Los testimonios que sirvieron para detener al imputado fueron dados por Mario Lemos, un mozo de la estación de servicio de Guaminí, y el camionero Ricardo Acuña, quien conducía el camión que debía custodiar Eliçabe.
El viaje transcurrió normalmente hasta las inmediaciones de Bahía Blanca, donde el camión siguió su camino y el auto, señas de luces mediante, se desvió por un camino de la zona. Tiempo después del doble crimen, Acuña denunció haber recibido varias amenazas telefónicas y a fines de 1998 apareció ahorcado en un campo pampeano.
Un testigo clave que apareció ahorcado
El testimonio de Carlos Acuña fue fundamental para la investigación del crimen de las mochileras. Sin embargo, a mediados de diciembre del «98, Acuña fue encontrado ahorcado de un caldén en las afueras de Santa Rosa.

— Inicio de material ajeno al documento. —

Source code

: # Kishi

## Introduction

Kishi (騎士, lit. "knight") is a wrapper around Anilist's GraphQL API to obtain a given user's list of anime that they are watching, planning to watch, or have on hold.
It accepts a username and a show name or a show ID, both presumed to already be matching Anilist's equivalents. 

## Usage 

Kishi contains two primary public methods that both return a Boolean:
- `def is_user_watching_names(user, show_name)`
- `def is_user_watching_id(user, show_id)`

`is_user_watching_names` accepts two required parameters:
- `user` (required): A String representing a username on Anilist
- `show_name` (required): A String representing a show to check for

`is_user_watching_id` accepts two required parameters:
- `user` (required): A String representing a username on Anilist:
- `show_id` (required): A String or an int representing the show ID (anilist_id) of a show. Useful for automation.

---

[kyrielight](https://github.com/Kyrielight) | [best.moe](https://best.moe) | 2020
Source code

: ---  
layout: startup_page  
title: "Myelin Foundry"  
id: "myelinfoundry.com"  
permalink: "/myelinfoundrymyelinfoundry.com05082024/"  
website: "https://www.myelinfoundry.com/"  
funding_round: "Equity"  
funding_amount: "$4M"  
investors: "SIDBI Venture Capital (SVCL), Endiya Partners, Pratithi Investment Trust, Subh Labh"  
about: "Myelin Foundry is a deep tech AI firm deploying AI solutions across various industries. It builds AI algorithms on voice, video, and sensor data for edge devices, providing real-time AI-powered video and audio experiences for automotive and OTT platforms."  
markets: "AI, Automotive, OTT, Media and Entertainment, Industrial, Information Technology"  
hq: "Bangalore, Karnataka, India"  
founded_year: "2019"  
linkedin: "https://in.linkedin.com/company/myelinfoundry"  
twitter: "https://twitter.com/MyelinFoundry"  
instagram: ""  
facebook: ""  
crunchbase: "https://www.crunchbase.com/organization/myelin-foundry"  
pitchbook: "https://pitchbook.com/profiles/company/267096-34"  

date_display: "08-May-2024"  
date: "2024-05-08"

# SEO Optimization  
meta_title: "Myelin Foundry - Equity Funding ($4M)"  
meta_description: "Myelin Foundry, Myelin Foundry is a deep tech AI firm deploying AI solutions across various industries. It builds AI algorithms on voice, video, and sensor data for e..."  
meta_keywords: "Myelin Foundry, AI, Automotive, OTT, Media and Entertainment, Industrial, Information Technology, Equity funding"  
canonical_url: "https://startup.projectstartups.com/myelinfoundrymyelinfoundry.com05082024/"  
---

Acuña había denunciado amenazas. Por aquellos días, se investigaba la presencia de un auto que podría haber tenido alguna vinculación, aunque posteriormente, la autopsia y el juez Carlos Flores confirmaron que el camionero se había suicidado. «No hay dudas: Acuña murió por asfixia y comprensión», le dijo el magistrado a «Río Negro».
La teoría de los investigadores indicaba que la muerte del testigo clave no había tenido nada que ver con el crimen de las dos mochileras, y todo apuntaba a la afición al juegos de la víctima.
Según esa teoría, a las 17 del viernes 3 de noviembre del «98, Acuña salió de su departamento del barrio Atuel de Santa Rosa. A las 18 ingresó al casino. De allí se retiró cerca de las 21. «Perdí definitivamente todo», le dijo a un matrimonio amigo. Caminó por la ruta 35 y a unos 3.000 metros del denominado puesto «Horno de Calo», se colgó de un caldén. Sin embargo, la familia de Acuña cree que la muerte del camionero tiene que ver con su declaración, por lo que se abrió una investigación. (AR).